BEGIN
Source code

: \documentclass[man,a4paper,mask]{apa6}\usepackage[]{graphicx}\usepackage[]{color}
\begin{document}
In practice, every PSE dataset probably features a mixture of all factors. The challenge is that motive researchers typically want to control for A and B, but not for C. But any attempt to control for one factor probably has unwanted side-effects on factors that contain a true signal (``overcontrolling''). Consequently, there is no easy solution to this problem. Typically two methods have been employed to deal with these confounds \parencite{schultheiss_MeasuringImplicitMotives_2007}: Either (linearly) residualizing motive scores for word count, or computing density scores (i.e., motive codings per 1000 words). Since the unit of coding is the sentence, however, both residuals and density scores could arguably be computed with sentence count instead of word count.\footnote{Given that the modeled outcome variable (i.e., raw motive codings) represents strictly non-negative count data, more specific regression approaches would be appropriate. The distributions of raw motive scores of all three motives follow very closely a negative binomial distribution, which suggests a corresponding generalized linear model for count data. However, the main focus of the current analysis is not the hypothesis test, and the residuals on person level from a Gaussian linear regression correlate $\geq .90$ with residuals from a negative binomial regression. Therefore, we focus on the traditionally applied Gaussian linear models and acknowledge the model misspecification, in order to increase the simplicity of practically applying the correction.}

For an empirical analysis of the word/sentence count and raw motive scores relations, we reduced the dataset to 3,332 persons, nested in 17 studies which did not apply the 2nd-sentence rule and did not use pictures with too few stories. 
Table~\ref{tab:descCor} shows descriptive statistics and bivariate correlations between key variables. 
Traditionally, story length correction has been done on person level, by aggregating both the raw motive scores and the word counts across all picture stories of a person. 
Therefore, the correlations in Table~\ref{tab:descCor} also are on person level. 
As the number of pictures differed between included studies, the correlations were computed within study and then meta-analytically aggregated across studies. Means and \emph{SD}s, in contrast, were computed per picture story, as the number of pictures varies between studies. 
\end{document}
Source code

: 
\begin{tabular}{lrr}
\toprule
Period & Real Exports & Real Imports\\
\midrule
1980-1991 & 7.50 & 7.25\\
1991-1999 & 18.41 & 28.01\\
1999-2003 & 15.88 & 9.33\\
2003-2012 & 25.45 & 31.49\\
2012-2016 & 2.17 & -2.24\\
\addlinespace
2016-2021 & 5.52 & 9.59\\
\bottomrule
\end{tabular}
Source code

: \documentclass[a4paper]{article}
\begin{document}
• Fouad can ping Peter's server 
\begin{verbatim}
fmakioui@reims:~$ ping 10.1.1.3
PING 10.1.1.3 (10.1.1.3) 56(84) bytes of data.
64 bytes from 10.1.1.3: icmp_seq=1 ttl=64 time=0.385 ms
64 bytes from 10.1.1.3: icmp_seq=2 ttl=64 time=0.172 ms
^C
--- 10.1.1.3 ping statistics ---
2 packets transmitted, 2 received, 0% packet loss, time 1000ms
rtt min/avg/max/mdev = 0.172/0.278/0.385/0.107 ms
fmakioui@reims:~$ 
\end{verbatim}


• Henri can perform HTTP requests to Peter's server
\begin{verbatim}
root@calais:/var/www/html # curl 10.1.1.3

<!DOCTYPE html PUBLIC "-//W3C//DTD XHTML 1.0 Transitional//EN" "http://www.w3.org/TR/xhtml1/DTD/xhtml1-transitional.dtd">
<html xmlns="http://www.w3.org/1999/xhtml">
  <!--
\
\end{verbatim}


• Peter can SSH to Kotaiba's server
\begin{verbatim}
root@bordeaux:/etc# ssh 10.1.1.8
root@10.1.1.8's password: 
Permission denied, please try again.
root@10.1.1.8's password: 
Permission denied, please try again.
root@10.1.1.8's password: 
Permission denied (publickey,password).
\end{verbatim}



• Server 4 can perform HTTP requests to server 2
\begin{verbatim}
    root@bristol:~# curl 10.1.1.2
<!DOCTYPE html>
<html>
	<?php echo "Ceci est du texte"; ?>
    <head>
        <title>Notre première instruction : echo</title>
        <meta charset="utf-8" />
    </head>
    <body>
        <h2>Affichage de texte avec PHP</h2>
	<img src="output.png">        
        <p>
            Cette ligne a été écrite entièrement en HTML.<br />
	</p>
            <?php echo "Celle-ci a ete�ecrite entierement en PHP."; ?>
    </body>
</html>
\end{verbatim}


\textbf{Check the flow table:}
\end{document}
END
Starting at the line with "<title>Notre première instruction", copy every line down to the last one above, exactly as written and with nothing else.

        <title>Notre première instruction : echo</title>
        <meta charset="utf-8" />
    </head>
    <body>
        <h2>Affichage de texte avec PHP</h2>
	<img src="output.png">        
        <p>
            Cette ligne a été écrite entièrement en HTML.<br />
	</p>
            <?php echo "Celle-ci a ete�ecrite entierement en PHP."; ?>
    </body>
</html>
\end{verbatim}


\textbf{Check the flow table:}
\end{document}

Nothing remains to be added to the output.